Bognor's name is derived from a Saxon word Bucgan-Ora (pronounced Bugger Nora - perhaps the king was misquoted whilst he was instructing some servant in the history of the place). In 1275 it was recorded as Buggenore and in 1405 as Bogenor. The original saxon word means "place on the border of somewhere else". From early Saxon times Bognor had already been identified in terms of its proximity to somewhere more exciting.

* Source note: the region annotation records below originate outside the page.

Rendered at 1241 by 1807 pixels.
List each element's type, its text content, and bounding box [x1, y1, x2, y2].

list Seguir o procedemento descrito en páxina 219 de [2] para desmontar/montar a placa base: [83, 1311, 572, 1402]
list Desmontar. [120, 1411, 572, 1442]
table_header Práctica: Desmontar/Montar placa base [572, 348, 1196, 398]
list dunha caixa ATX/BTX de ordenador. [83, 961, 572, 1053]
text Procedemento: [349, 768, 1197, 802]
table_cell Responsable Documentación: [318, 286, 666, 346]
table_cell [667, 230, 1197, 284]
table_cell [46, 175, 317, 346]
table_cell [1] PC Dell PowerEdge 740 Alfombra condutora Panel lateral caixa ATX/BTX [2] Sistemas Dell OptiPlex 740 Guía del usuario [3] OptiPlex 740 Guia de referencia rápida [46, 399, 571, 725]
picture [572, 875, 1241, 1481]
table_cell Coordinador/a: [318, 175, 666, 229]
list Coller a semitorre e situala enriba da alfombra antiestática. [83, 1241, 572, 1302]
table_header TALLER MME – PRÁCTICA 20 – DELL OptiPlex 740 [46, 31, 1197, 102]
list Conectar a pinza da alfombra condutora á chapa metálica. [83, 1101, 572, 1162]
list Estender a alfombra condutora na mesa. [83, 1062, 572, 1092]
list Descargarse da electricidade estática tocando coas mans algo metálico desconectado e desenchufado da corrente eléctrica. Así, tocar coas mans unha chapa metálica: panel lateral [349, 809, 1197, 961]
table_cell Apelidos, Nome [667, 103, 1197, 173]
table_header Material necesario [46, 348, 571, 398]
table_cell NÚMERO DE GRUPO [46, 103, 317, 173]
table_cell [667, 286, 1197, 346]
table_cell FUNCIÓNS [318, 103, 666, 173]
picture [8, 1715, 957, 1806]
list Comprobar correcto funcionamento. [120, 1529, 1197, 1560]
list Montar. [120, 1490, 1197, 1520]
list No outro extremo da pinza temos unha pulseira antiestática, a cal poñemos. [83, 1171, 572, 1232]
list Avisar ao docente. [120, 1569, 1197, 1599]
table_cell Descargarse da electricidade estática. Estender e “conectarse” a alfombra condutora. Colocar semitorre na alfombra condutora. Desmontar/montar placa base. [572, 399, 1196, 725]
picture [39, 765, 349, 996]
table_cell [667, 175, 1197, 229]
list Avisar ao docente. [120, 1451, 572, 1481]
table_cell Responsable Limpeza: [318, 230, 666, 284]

Bognor was orginally home to "smugglers and persons of a lower order". In 1753 Dr Richard Russell published a book titled "A Dissertation on the Use of sea-water in the Diseases of the Glands". The fashionable upper and middle classes flocked to the south coast to bathe in the rejuvenating salt water. Sir Richard Hotham, a famous hatter, laid a foundation stone in 1787. His magnificant house and observatory is set in public gardens which house Britains definitive collection of Lathyrus (Sweet Peas). It is also a place for local young people to fornicate and play miniature golf.

Richard Hotham wanted to call the town "Hothampton" but was defeated by the local authority. This is a shame as the town is a top table performer in terms of sunshine hours and temperatures often reach 20 centigrade in summer (taking into account vicious windchill). Other famous visitors were Napolean III (just when you though it was safe) William Blake and Dante Gabriel Rosetti. The latter pair are both as wierd as 3 legged chickens.